Police Law Blog European Decisions Statutory Materials

Arrest for lawful acts

The recent decision of Holmes v CC Merseyside Police [2018] EWHC 1026 (QB) confirms the power of the police to arrest individuals who are not acting unlawfully. It relies on the earlier case of CPS v McCann [2015] EWHC 2461; [2016] 1 Cr. App. R. 6, which held that an arresting officer was acting in the execution of their duty when making an arrest notwithstanding that their suspicion that that offences were being committed being mistaken.

McCann was relied upon in the case of Ahmed v CPS [2017] EWHC 1272 (Admin), which held that an officer had acted lawfully in arresting a person whom they believed to be in breach of an behaviour injunction, where the order had not been validly made and so was of no effect.

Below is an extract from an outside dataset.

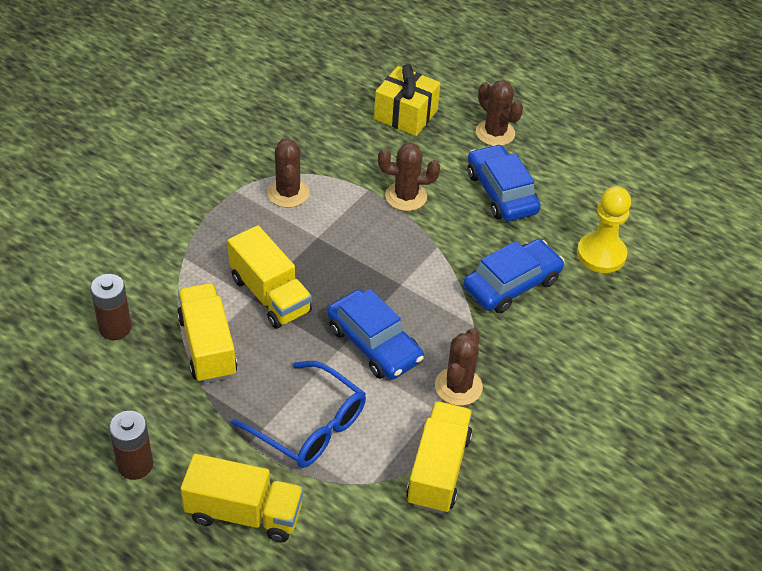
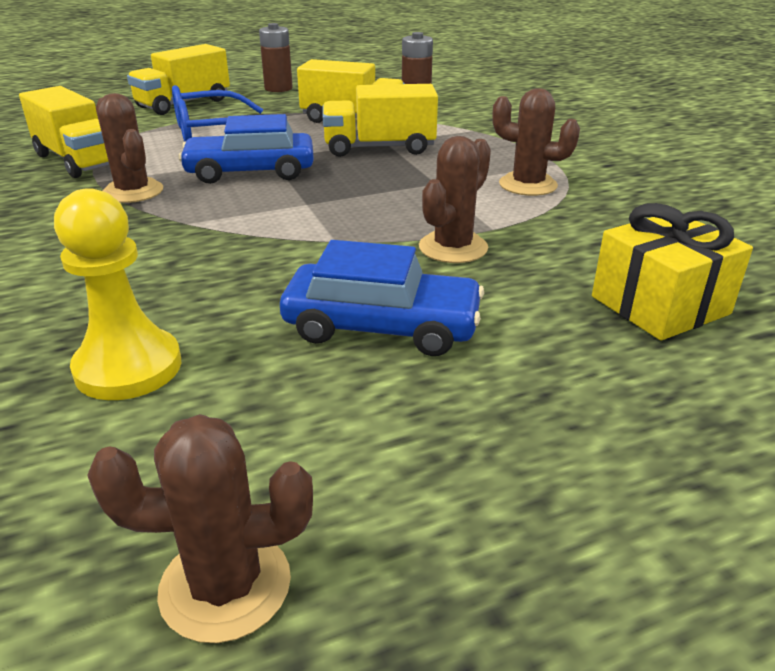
camera: 125 degrees right, 15 degrees down
blue car [463,239,564,313] -> none
brown cactus [476,80,523,146] -> brown cactus moved to [87,414,313,643]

The judgment in Ahmed was rather brief being only eleven paragraphs long and given ex tempore. The case of Holmes is more detailed, being an appeal from an order striking out the claim. In brief, Mr Holmes, described as an inveterate campaigner against nuclear power, held a one-man protest on a footbridge on private land. Police officers physically escorted Mr Holmes on to public land after which he pushed past them and ran back. He was arrested for obstructing an officer in the execution of his duty and, five minutes later, further arrested for a breach of the peace and for aggravated trespass.

The Claimant submitted that although the landowner had informed the police that protest was not permitted on his land, the police had no right enforce a landowner’s wish to keep people off their property. There was merely a right to assist a landowner in removing those who were trespassing or where an offence under the Public Order Act 1994 might be committed. The officers had no right to remove the Claimant from the private land or to prevent his return to it. The Defendant’s case was that the arrest was lawful. The Claimant had been given a warning and escorted off the private land. His response was to use violence in pushing past the police officer and then returning to his original position. The Defendant submitted, relying to McCann, it did not matter whether the officer’ grounds for believing that he had a right to prevent the Claimant from returning to the original place was correct.

The court agreed with the Defendant, stating that the case was closely analogous to McCann. The Claimant had no reasonable prospect of establishing that the arresting officer did not genuinely and reasonably believe that he had the justification to arrest him. The officer clearly considered that he had a duty to remove the Claimant from the place of protest and to prevent his returning there. Even if the officer had been misinformed by his senior officers that the Claimant had no right to be on the private land, it was clearly established that his belief to the contrary was genuinely and reasonably believed. The Claimant was therefore obstructing him in the execution of his duty.

This confirms that police officers have very wide powers. The judgment made reference to the statement in Rice v Connolly [1966] 2 QB 414 that “it is part of the obligations and duties of a police constable to take all steps which [reasonably] appear to him necessary for keeping the peace, for preventing crime or from protecting property from criminal injury.”

McCann reasserted that a police officer does not have to tell the person the offence for which they are being arrested – rather than telling them the act for which they are being arrested. At paragraph [28], the judgment stated that it was not an essential condition of lawful arrest that a constable should formulate any charge at all, much less a charge which may ultimately be found in an indictment. Further to this, it also stated at [31] that it was not necessary for an officer to have the correct offence in mind at the time they give a direction to move-on or make a decision to arrest.

In relying upon this in Holmes, the High Court has confirmed that an officer may be acting in the execution of their duty if they exercise police powers either to prevent a breach of the peace or, alternatively, to prevent crime even where no unlawful act is being committed or where they have no specific and correct criminal offence in mind. Whether the Court of Appeal considers this confers too much power upon police officers remains to be seen. For now, however, to the benefit of defendant Chief Constables and the chagrin of claimants, this line of authority is solidifying.